Ive searched high and low for this recipe since it is referenced thousands of times on this site all with positive reviews. So far this is the only version I have found but I'm not sure if this is just  his general brine or if there is one specifically for bacon. Many of the older threads I have found reference dead links. Is this the right one?

real simple curing brine:

 for every 1 gallon of water, add:

1/3 - 1 cup sea salt (depending if you're on a lo-salt diet)

1 cup granulated sugar or Splenda®

1 cup brown sugar or Splenda® brown sugar mix

1 tbsp cure no. 1 pink salt

stir thoroughly until clear amber color, pour over meat, inject if necessary to cure from inside-out as well as outside-in

weight down with a partially filled 1 qt or 1 gal. ziploc bag or bags to keep meat immersed

Curing times vary with meat, but generally overnight to 2-3 days for chickens and turkeys, 8-10 days buckboard bacon, 10-14 days belly bacon, pork shoulder, whole butts, 3-4 weeks whole hams, 10-20 days corned beef (fresh beef roasts, briskets, rolled rib roasts, etc.)   If whole muscle is more than 2" thick, then inject so it can cure i/o as well as o/i, and/or in and around bone structures, etc.

https://smokingmeatforums.com/threads/pops6927s-wet-curing-brine.110799/


----------



## SmokinAl

Yep that's Pop's brine.
Al


----------



## daveomak

It seems stuff gets lost when translated...   Here is another of Pops articles...
1 heaping TBS could be 4 tsp....  which would be acceptable for 10#'s of meat added to the 1 gal. mix...

Low Salt Curing Brine
By pops6927, May 31, 2013 | 1.5K Views | Instructionals

Watch this Article

I am now using my low salt curing brine with pork and beef

as well as poultry.

To each gallon of water, add:

1 heaping tbsp pink salt #1

¼ - ½ cup salt

½ cup white sugar or substitute

½ cup brown sugar or substitute

any other flavorings you would like, such as maple extract, whiskey, pickling spices (corned beef, pastrami, etc.).

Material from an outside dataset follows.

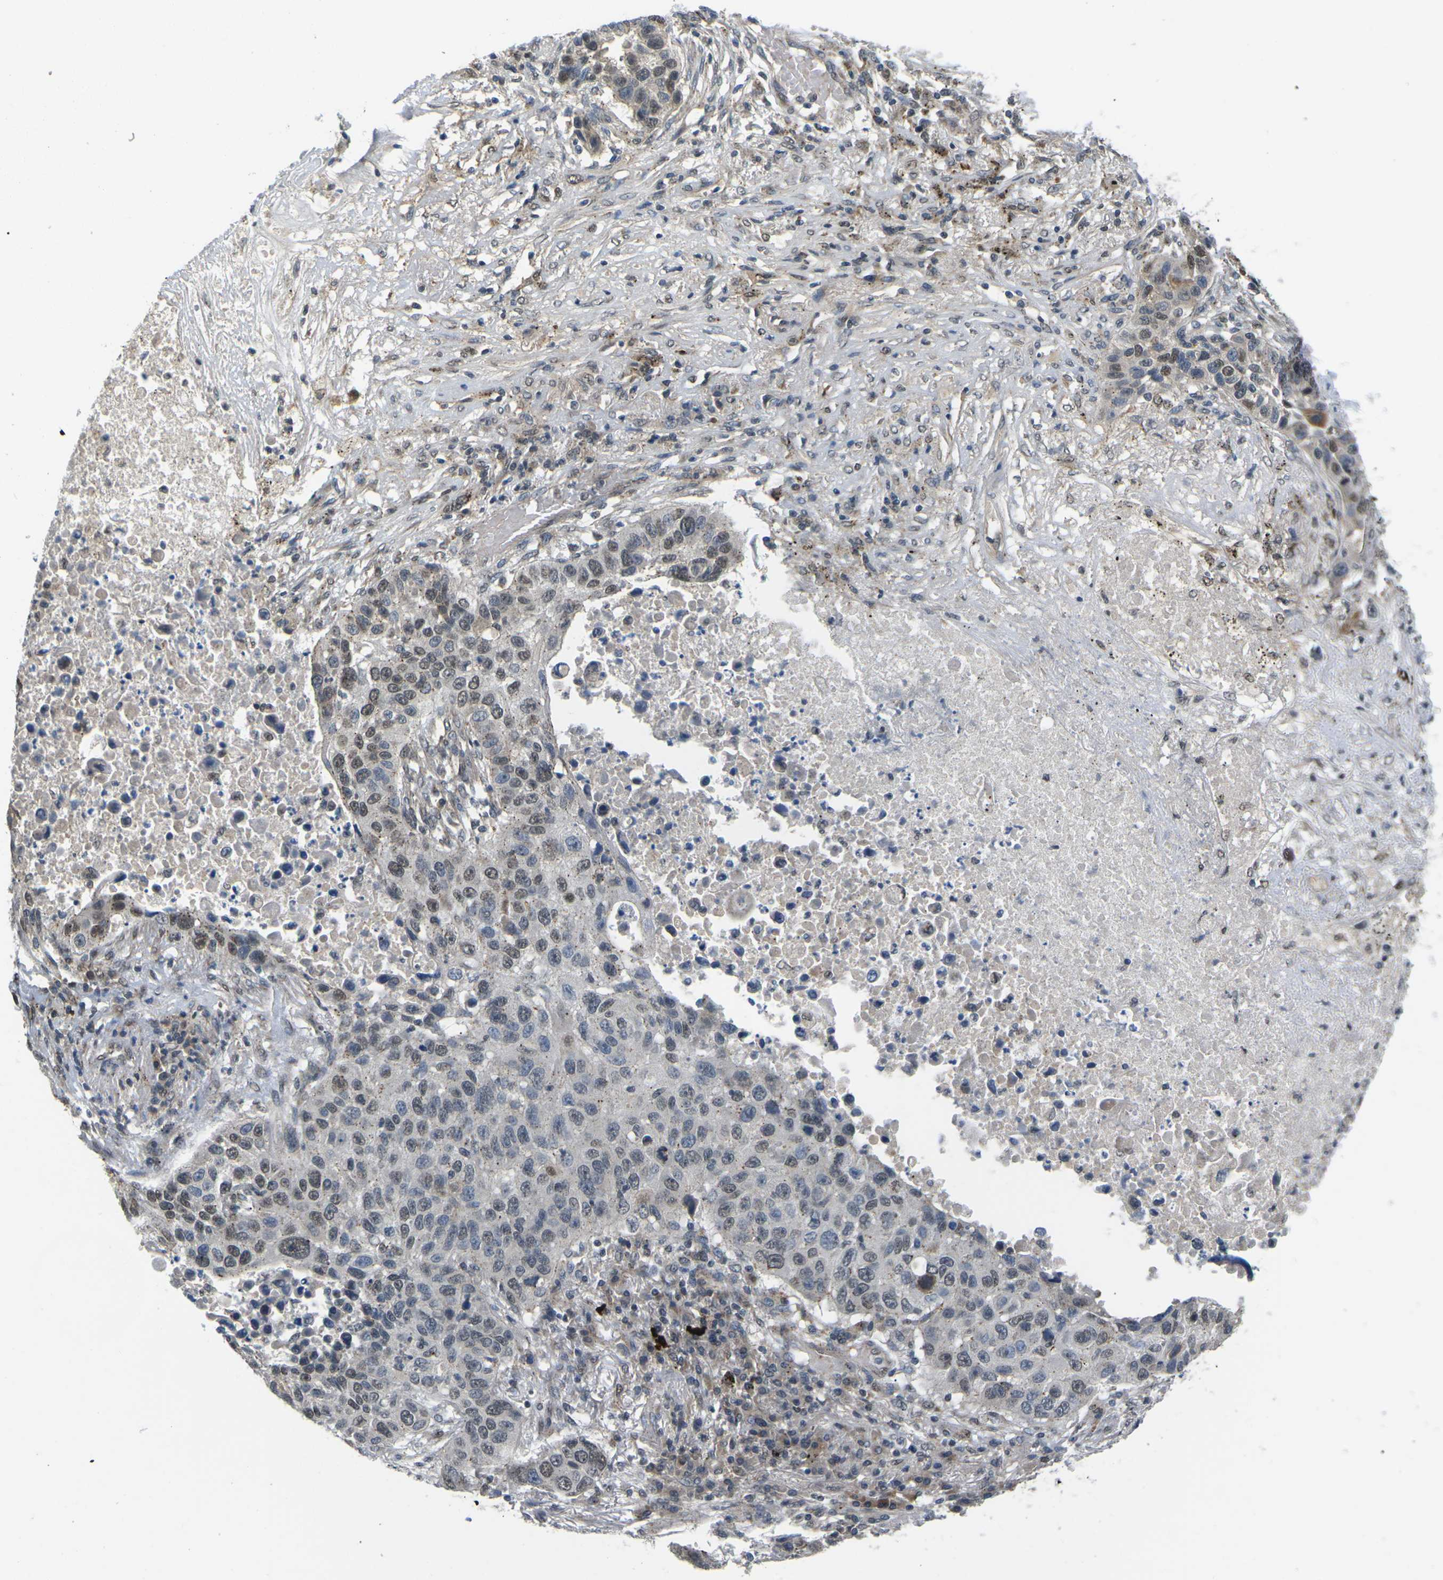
{"staining": {"intensity": "weak", "quantity": "25%-75%", "location": "nuclear"}, "tissue": "lung cancer", "cell_type": "Tumor cells", "image_type": "cancer", "snomed": [{"axis": "morphology", "description": "Squamous cell carcinoma, NOS"}, {"axis": "topography", "description": "Lung"}], "caption": "The photomicrograph shows staining of squamous cell carcinoma (lung), revealing weak nuclear protein staining (brown color) within tumor cells. The protein is stained brown, and the nuclei are stained in blue (DAB (3,3'-diaminobenzidine) IHC with brightfield microscopy, high magnification).", "gene": "ERBB4", "patient": {"sex": "male", "age": 57}}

Stir thoroughly.  Do NOT heat.  Pour over meat until submerged and weight down in a container or food safe* container.


----------



## ghostguy6

Thanks, I think this was just a case of the search being overloaded with too many results. Hopefully I can find some decent pork belly soon.


----------



## powmacp

Thanks for the recipe.  Doing the brine as I write this.  Will be smoking two pork belly next Sunday.  Looking forward to taste the result.


----------



## pops6927

http://www.smokingmeatforums.com/a/pops6927s-curing-brines-regular-and-lo-salt

http://www.smokingmeatforums.com/t/181560/immersion-bacon-curing-lab-test-results

My Curing Brines and the test results.


----------



## powmacp

This morning I sliced some to do what they call in French "Oreilles de Crisse". All I can say, it was awesome.  I did slice another portion and frozed it for future use.  That is a good brine.  The only problem, is that I miss caculated the ingredient quantity as a US gallon in smaller than an imperial gallon but it seemed to turn out well.  Now smoking the pork bellies.  

Thanks again.


----------